Tomorrow, I have been cajoled into arriving at 7:20 so that I can squeeze in six more before lunch. Thankfully, one teacher is bringing me breakfast. Her English wasn’t great, so I’m not 100% sure what she’s intends to prepare although I know milk is a part of it. Perhaps she knows that Americans drink a lot of milk? She herself admitted to not liking it. We’ve also been taken to lunch a few times. Other invitations are pending, including one to go to a nearby mountain that I hadn’t heard of. (There’s a dearth of English-language resources on Guizhou tourism, especially western Guizhou. Our new Peace Corp friend Erik hopes to remedy this next year.)
I’ve managed to hold firm and insist on only morning classes, although there’s something quite different about teaching high school after dark. I’ve done a few of those too. Classes run through the evening until 9 or 9:15. The students have two hours for lunch and perhaps the same amount of time for dinner, but for the majority of the day the students are wedged into their tiny desks in spartan classrooms. Class sizes average around 75 and there are roughly 6,000 students at the school altogether. In a striking difference from American schools, the students remain in the classroom and the teachers move about. The students’ only respite is a 15-minute mass exercise break in the school courtyard. (It’s quite the sight. I’ll try to post a video later on.) Extra-curricular activities are virtually non-existent.
As you can imagine, teaching a room full of 75 teenagers isn’t easy. The few classes I’ve sat in on have been impressively conducted. However, students’ speaking ability lags well behind their comprehension. That’s understandable. How on earth do you get so many students to practice speaking when the room is so tiny and time is short? As a result, most students have difficulty moving beyond, “Nice to meet you.”

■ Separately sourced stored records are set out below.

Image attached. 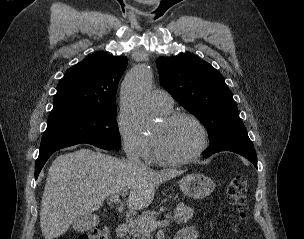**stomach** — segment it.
<instances>
[{"label": "stomach", "mask_w": 304, "mask_h": 239, "mask_svg": "<svg viewBox=\"0 0 304 239\" xmlns=\"http://www.w3.org/2000/svg\"><path fill=\"white\" fill-rule=\"evenodd\" d=\"M214 181L203 174L191 173L184 176L179 181L181 191L194 199H201L213 192L215 189Z\"/></svg>", "instance_id": "stomach-1"}]
</instances>
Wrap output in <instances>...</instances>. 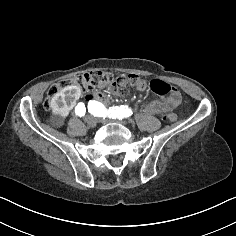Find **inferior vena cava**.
<instances>
[{
    "instance_id": "602c4592",
    "label": "inferior vena cava",
    "mask_w": 236,
    "mask_h": 236,
    "mask_svg": "<svg viewBox=\"0 0 236 236\" xmlns=\"http://www.w3.org/2000/svg\"><path fill=\"white\" fill-rule=\"evenodd\" d=\"M87 121H88L89 123H95V122H96V119L87 118Z\"/></svg>"
}]
</instances>
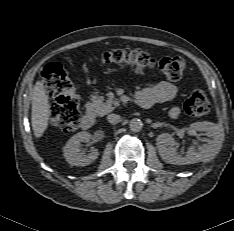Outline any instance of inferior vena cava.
I'll list each match as a JSON object with an SVG mask.
<instances>
[{
	"instance_id": "602c4592",
	"label": "inferior vena cava",
	"mask_w": 234,
	"mask_h": 231,
	"mask_svg": "<svg viewBox=\"0 0 234 231\" xmlns=\"http://www.w3.org/2000/svg\"><path fill=\"white\" fill-rule=\"evenodd\" d=\"M119 119H120V116L117 114H109L107 116L108 122H110L112 124L116 123Z\"/></svg>"
}]
</instances>
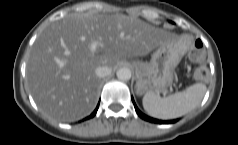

At least there’s no prep time involved for me as each session essentially involves basically the same song-and-dance. The students are wildly enthusiastic although typically bashful at first. As we’ve mentioned before, we’re the only Westerners in town and I think they are glad for a break in the monotony. I begin with a brief introduction of myself and then spend the rest of the period answering questions. I reward the first handful of courageous volunteers with the baseball cards we’ve brought along with us again. I find ways to tell sneak in a few environmental lessons when they ask why I’m here. I talk about the black neck crane and pollution. I’ve recently added over-fishing to my spiel. While doing this, I sneak in some pronunciation lessons. The ‘th’ sound and compound consonants like the second syllable of ‘tired’ are particularly vexing.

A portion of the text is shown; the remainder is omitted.